• [PERINTAH TERTULIS 1]
Tuliskan kembali baris data tersimpan di bawah ini tanpa mengubah apa pun, dari baris yang memuat "genus: Aizoon" sampai dengan baris yang memuat "common name: Alpine forget-me-not". Tulis hanya baris-baris itu.

• [TEKS YANG DIBERIKAN]
+ + + +
Dalam masyarakat Selama ini, ada ungkapan "Bila di luar rumah banyak penjahat yang senantiasa mengancam kenyamanan dan keamananan kita, malah di rumah jauh lebih tidak aman". Artinya, rumah dengan tindak kekerasan di dalamnya sangatlah mungkin terjadi apalagi kekerasan yang ada didalamnya sulit dideteksi penegak hukum, selain terlindung oleh pernikahan sebagai lembaga pengikat yang memberntuk sebuah keluarga, KDRT juga masih tertutup dan selalu dianggap sebagai masalah domestik.
Banyak hal yang telah terjadi didalam lapisan masyarakat suatu kekerasan dalam rumah tangga dan perempuan, maka dari itu gerakan Perempuan Indonesia secara bergandengan tangan dengan berbagai pihak, melakukan berbagai upaya untuk dapat diterbitkannya Undang-Undang Penghapusan Kekerasan Dalam Rumah Tangga. Kenyataan menunjukan pula bahwa sistem hukum di Indonesia belum menjamin perlindungan terhadap korban kekerasan dalam rumah tangga. Lagipula, masih sangat kuatnya budaya patriarki di kalangan legislatif, di kalangan penegak hukum, dan di kalangan masyarakat sendiri, menyebabkan bahwa perjuangan berlangsung sangat sukar dan lambat.
Pada tanggal 22 September 2004, Undang-Undang No. 23 Tahun 2004 tentang Penghapusan Kekerasan Dalam Rumah Tangga diundangkan di Jakarta. Oleh sebab itu Bila selama ini pelaku sulit di jerat dengan KUHP, maka saat ini bisa diadukan dengan UU KDRT ini. Latar belakang adanya undang-undang ini juga sebagai bentuk akomodatif dari kelemahan KUHP dalam menjerat tindak 'kriminal' dalam rumah tangga," karena KUHP tidak menampung jenis kekerasan dalam rumah tangga dalam pasal-pasalnya
Dengan adanya UU KDRT ini, masyarakat wajib berpartisipasi, bila melihat KDRT harus melapor, bila tidak masyarakat sendiri bisa dituntut sebagai pihak yang turut serta. KDRT tidak hanya berlaku untuk suami-istri, namun seluruh anggota keluarga, saudara yang tinggal satu rumah, termasuk pembantu, dan lain sebagainya.
Bila masyarakat masih kurang memahami tentang hak dan kewajibannya, dalam implementasinya peran lembaga penegak hukum, Masyarakat dan tokoh-tokoh masyarakat, lembaga-lembaga pemerintah maupun nonpemerintah yang konsen terhadap pencegahan tindak kekerasan dalam rumah tangga berkewajiban menyosialisasikannya.
+ + + +
Entri data tersimpan
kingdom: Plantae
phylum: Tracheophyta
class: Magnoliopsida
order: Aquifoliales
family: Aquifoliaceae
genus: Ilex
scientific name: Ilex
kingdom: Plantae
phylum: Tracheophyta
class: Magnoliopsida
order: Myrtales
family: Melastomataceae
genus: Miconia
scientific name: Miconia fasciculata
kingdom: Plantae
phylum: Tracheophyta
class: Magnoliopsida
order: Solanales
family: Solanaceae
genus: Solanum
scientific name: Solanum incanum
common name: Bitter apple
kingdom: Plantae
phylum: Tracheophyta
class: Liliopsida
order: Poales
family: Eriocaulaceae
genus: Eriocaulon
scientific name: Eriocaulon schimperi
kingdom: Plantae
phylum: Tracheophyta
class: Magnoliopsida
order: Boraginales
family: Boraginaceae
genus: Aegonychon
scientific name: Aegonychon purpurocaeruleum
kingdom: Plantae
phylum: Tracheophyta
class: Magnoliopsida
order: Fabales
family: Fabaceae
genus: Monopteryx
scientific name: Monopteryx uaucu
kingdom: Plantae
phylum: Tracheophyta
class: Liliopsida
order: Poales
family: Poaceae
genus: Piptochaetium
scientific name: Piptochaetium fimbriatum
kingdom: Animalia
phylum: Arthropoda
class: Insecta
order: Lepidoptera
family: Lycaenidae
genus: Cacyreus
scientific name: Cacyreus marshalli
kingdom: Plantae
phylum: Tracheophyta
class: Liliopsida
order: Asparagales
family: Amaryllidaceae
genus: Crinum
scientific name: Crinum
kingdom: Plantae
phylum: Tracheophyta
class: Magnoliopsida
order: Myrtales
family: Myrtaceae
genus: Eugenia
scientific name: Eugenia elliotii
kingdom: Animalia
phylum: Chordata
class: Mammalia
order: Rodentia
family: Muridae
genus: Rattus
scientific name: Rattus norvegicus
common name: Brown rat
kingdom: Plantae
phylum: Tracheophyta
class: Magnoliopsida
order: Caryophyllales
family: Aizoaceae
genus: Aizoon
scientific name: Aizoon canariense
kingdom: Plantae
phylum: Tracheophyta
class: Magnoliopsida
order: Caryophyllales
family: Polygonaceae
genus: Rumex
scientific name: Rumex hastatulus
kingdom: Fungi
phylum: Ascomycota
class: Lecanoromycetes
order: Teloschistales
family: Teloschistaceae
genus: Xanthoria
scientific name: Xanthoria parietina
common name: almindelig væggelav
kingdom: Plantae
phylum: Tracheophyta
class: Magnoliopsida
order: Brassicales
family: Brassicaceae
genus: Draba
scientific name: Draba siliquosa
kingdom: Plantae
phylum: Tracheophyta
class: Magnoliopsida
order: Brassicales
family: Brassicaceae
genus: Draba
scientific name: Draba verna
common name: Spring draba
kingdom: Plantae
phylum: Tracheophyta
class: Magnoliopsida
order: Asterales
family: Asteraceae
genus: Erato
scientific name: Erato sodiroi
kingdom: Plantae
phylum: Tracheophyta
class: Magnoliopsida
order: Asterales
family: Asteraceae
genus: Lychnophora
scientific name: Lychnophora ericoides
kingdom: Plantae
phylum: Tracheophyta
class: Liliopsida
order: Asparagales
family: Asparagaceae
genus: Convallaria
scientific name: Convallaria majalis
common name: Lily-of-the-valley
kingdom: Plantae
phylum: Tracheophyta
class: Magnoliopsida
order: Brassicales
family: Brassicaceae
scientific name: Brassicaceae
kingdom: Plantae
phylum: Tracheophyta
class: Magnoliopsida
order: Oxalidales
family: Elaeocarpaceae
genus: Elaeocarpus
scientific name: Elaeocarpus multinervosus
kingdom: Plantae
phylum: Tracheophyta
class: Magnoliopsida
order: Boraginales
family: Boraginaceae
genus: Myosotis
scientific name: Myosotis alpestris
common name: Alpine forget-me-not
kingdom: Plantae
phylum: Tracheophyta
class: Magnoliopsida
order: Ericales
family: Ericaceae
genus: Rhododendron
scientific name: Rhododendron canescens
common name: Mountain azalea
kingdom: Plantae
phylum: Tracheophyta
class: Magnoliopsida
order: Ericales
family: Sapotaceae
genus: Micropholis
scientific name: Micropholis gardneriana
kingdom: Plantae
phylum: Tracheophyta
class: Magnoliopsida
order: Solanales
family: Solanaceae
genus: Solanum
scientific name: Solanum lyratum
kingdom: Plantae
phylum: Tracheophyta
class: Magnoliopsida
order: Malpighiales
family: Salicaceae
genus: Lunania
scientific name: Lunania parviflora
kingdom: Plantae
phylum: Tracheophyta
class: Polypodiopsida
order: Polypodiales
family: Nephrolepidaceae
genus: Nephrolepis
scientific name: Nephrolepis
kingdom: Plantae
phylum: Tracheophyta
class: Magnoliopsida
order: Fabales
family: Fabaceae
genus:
+ + + +
• [PERINTAH TERTULIS 2]
Kutip bagian dari teks tentang KDRT di atas tanpa mengubah apa pun, mulai dari "Dalam masyarakat Selama" sampai dengan "sebagai masalah domestik.".

• [JAWABAN SOAL 1]
genus: Aizoon
scientific name: Aizoon canariense
kingdom: Plantae
phylum: Tracheophyta
class: Magnoliopsida
order: Caryophyllales
family: Polygonaceae
genus: Rumex
scientific name: Rumex hastatulus
kingdom: Fungi
phylum: Ascomycota
class: Lecanoromycetes
order: Teloschistales
family: Teloschistaceae
genus: Xanthoria
scientific name: Xanthoria parietina
common name: almindelig væggelav
kingdom: Plantae
phylum: Tracheophyta
class: Magnoliopsida
order: Brassicales
family: Brassicaceae
genus: Draba
scientific name: Draba siliquosa
kingdom: Plantae
phylum: Tracheophyta
class: Magnoliopsida
order: Brassicales
family: Brassicaceae
genus: Draba
scientific name: Draba verna
common name: Spring draba
kingdom: Plantae
phylum: Tracheophyta
class: Magnoliopsida
order: Asterales
family: Asteraceae
genus: Erato
scientific name: Erato sodiroi
kingdom: Plantae
phylum: Tracheophyta
class: Magnoliopsida
order: Asterales
family: Asteraceae
genus: Lychnophora
scientific name: Lychnophora ericoides
kingdom: Plantae
phylum: Tracheophyta
class: Liliopsida
order: Asparagales
family: Asparagaceae
genus: Convallaria
scientific name: Convallaria majalis
common name: Lily-of-the-valley
kingdom: Plantae
phylum: Tracheophyta
class: Magnoliopsida
order: Brassicales
family: Brassicaceae
scientific name: Brassicaceae
kingdom: Plantae
phylum: Tracheophyta
class: Magnoliopsida
order: Oxalidales
family: Elaeocarpaceae
genus: Elaeocarpus
scientific name: Elaeocarpus multinervosus
kingdom: Plantae
phylum: Tracheophyta
class: Magnoliopsida
order: Boraginales
family: Boraginaceae
genus: Myosotis
scientific name: Myosotis alpestris
common name: Alpine forget-me-not

• [JAWABAN SOAL 2]
Dalam masyarakat Selama ini, ada ungkapan "Bila di luar rumah banyak penjahat yang senantiasa mengancam kenyamanan dan keamananan kita, malah di rumah jauh lebih tidak aman". Artinya, rumah dengan tindak kekerasan di dalamnya sangatlah mungkin terjadi apalagi kekerasan yang ada didalamnya sulit dideteksi penegak hukum, selain terlindung oleh pernikahan sebagai lembaga pengikat yang memberntuk sebuah keluarga, KDRT juga masih tertutup dan selalu dianggap sebagai masalah domestik.